If one of them knew him well, they might set up a situation, a test, where they know how he would react if he had all the info that he claims he does not have. This would have to be something more clever than mere torture, and it would not come under the purview of worldbuilding--this would be a plot point, and this site isn't for that.

  • 3
    $\begingroup$ He can't use a lack of reaction to friends or relatives as proof, true, but the other side of that is someone may realize he doesn't recognize his enemies. Not just because of him saying so, since he would be angry/afraid when confronted anyway, but from before he knew about them - passing by someone on the street, glancing over them without recognition, idle conversation when standing next to someone, basically being relaxed and careless in the presence of those he really should know on sight as an enemy. He can't offer proof, but when they see he doesn't recognize them they may guess. $\endgroup$
    – Megha
    Aug 15, 2017 at 0:57

There are things people forget and things they will always remember. A good psychiatrist will be able to tell the difference between fake and real amnesia, madness etc.

One of the questions will be along the lines of "how many legs does a cow have?" as it's something that you'll never forget but someone feigning amnesia/madness might think they're supposed to have forgotten. However, this is consultant psychiatrist grade examination, whoever picks this guy up off the street is not going to be able to do it.

You're talking about classic fictional amnesia, it doesn't work that way in real life, so you'd need a matching fictional psychiatrist to tell if it was true.
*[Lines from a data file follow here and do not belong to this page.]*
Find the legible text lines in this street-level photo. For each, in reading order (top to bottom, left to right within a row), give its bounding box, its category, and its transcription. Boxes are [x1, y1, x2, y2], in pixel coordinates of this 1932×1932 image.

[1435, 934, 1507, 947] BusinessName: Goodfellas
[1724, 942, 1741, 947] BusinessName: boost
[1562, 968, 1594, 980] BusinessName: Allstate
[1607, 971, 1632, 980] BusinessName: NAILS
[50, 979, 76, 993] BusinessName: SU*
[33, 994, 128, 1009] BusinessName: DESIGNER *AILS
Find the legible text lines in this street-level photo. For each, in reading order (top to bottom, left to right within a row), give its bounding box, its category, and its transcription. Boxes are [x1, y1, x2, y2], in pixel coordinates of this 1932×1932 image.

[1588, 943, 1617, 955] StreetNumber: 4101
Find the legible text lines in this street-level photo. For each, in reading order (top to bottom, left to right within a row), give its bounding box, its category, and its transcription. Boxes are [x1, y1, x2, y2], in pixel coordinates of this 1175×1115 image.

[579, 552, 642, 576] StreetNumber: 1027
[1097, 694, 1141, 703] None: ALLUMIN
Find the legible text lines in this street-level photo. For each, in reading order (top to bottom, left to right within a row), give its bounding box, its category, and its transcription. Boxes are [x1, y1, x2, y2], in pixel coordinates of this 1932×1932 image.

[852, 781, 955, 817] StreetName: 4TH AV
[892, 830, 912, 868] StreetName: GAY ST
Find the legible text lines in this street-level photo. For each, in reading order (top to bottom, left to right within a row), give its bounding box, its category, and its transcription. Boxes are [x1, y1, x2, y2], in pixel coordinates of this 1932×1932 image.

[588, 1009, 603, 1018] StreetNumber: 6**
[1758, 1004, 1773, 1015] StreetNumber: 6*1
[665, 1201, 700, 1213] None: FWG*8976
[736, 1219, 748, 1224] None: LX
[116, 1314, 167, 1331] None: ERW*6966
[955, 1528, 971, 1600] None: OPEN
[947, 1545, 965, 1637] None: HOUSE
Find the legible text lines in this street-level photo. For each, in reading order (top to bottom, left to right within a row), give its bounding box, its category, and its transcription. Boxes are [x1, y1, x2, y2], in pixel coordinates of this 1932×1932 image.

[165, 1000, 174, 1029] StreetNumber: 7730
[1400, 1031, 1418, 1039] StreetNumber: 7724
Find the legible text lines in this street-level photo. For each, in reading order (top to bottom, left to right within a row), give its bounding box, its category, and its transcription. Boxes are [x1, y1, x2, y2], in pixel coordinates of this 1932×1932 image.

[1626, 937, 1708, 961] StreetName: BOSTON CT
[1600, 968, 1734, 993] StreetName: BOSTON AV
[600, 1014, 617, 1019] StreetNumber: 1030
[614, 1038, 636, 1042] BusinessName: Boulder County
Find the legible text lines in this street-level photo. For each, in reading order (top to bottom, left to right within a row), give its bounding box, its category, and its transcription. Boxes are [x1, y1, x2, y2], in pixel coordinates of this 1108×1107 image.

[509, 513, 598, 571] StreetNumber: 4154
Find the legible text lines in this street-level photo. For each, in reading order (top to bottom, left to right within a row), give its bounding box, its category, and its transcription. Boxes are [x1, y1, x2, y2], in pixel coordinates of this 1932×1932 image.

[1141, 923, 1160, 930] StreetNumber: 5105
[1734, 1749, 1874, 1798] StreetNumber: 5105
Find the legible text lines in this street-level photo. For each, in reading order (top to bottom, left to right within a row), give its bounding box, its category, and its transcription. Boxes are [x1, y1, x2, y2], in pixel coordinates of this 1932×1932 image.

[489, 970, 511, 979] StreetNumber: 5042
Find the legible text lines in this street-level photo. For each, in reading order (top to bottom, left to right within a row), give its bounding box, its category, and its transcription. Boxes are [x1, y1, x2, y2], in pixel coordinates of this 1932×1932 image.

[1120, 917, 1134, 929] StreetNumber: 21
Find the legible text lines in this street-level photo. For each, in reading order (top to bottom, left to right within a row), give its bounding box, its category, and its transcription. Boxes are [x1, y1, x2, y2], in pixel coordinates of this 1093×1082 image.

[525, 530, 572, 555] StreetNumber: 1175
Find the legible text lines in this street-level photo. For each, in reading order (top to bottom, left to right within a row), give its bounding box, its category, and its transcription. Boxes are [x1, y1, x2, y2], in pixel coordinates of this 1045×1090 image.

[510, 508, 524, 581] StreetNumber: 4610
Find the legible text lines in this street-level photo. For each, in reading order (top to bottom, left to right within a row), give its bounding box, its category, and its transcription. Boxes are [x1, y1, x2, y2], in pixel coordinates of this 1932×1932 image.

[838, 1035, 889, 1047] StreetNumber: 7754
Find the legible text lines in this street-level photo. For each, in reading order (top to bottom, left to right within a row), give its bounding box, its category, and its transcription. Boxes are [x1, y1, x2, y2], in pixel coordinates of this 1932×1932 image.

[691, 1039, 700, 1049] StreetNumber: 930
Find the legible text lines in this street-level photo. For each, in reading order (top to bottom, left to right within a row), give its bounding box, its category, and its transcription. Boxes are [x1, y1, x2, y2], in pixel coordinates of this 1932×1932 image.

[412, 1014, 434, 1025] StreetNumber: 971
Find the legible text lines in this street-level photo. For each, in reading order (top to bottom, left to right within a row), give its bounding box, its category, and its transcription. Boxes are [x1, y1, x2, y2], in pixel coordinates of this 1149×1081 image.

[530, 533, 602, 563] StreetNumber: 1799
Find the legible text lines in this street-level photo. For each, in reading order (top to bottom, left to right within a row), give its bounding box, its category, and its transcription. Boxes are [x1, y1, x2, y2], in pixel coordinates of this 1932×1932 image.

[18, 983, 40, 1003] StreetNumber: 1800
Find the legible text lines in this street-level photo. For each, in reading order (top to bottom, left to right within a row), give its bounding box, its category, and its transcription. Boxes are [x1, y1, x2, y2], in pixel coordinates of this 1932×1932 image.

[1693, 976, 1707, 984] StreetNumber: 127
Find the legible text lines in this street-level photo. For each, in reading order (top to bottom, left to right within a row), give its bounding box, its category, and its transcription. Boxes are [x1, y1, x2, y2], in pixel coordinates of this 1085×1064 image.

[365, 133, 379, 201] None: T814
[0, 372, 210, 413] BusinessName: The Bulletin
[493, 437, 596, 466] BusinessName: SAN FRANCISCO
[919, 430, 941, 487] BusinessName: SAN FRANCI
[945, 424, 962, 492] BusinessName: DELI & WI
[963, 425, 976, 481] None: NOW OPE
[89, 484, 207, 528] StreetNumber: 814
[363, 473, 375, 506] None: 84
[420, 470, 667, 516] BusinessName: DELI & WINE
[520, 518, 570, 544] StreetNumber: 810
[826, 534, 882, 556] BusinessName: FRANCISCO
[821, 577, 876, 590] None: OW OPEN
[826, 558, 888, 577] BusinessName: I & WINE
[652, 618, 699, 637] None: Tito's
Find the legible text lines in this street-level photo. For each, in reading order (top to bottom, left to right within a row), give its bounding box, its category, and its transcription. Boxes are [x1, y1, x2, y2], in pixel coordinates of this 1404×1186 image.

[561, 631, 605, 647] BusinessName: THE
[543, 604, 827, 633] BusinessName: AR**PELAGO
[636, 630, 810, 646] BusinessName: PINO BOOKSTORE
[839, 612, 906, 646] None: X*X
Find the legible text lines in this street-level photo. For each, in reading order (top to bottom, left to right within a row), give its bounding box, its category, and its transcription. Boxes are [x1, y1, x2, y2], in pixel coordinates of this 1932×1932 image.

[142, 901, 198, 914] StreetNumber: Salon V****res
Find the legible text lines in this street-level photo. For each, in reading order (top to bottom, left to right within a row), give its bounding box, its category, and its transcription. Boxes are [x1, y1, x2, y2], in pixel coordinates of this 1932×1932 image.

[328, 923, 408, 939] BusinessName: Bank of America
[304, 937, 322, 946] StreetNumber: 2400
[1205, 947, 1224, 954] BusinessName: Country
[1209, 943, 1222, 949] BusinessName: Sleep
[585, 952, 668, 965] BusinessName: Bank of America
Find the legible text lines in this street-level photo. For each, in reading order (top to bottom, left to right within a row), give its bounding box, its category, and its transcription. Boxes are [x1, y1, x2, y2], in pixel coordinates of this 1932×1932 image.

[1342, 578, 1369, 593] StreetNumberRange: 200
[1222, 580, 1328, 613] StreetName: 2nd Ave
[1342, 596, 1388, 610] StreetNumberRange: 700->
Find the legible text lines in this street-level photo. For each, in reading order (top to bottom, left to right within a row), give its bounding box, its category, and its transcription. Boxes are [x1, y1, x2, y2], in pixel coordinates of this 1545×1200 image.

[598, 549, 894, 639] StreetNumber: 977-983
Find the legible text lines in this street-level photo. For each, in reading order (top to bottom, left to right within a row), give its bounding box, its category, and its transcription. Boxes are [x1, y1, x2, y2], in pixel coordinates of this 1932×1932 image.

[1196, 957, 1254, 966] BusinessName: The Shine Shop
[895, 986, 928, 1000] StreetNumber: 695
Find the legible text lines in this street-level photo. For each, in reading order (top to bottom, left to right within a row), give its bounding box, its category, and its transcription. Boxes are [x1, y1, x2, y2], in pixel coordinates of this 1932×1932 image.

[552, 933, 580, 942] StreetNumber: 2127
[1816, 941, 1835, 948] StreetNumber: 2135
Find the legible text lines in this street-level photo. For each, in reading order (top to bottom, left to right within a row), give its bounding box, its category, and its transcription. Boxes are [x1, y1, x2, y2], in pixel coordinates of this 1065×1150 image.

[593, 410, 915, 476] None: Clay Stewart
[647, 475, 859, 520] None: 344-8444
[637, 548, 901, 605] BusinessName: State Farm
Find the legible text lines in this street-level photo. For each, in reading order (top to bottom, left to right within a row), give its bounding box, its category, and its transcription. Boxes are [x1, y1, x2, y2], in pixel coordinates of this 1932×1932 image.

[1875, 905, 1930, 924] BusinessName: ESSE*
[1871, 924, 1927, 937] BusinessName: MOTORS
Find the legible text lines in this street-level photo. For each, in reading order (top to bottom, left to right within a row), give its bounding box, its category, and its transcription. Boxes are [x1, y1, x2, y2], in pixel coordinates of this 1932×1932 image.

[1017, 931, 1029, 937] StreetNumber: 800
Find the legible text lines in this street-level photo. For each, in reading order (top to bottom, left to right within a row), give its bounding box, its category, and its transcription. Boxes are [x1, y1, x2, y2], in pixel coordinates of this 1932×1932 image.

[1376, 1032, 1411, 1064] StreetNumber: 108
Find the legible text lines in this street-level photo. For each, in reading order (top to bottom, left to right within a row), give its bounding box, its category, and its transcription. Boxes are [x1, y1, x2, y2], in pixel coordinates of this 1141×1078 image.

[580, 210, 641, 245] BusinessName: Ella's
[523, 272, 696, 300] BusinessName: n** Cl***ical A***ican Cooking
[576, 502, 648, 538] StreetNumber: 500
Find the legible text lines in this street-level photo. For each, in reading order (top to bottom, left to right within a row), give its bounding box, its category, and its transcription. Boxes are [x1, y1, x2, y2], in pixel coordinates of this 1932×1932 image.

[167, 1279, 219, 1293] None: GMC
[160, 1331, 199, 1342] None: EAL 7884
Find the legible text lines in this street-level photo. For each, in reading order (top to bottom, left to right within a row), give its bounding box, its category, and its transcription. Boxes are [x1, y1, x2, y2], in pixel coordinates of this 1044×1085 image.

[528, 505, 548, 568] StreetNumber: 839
I think you also need to explore the question of "Why bother?" What is the goal of the people who have captured him? Certainly some criminals who have been cheated aren't going to release the guy just because he has amnesia; they'll just kill him anyway. Ask yourself: what difference would it make to their plans if he has real amnesia or is just faking?

Perhaps they think he might know where the money went or somesuch. In that case, they'd likely just treat him like he's pretending amnesia as a way of getting out of torture, and torture him all the harder. Whether the guy resists torture by being tough or by having amnesia doesn't really matter.

I think the others have covered your actual question: bring in psychologists to question the guy, try to trip him up. Shows like Lie to Me and The Mentalist provide good background for how such people might get a faking amnesiac to spill the beans. The motivations of the capturers will be important in picking what experts they might be able/willing to bring in.

  • $\begingroup$ I never said his captors were criminals. Yes, they are very angry, but they are not much into torturing or murdering people. $\endgroup$
    – J. Joscak
    Aug 15, 2017 at 14:35
  • $\begingroup$ @J.Joscak Capturing and holding someone is a criminal action. They are not the police. $\endgroup$ Aug 15, 2017 at 20:32

So, you give this fictional character a fictional kind of amnesia and want to know how he would go about proving he had it. If he cared, then that would prove he was able to understand his predicament. If he understands his predicament, he clearly hasn't forgotten everything he's learned. The attempt would disprove the claim. I love the inability of people to see the stupendously obvious contradictions in their own thinking.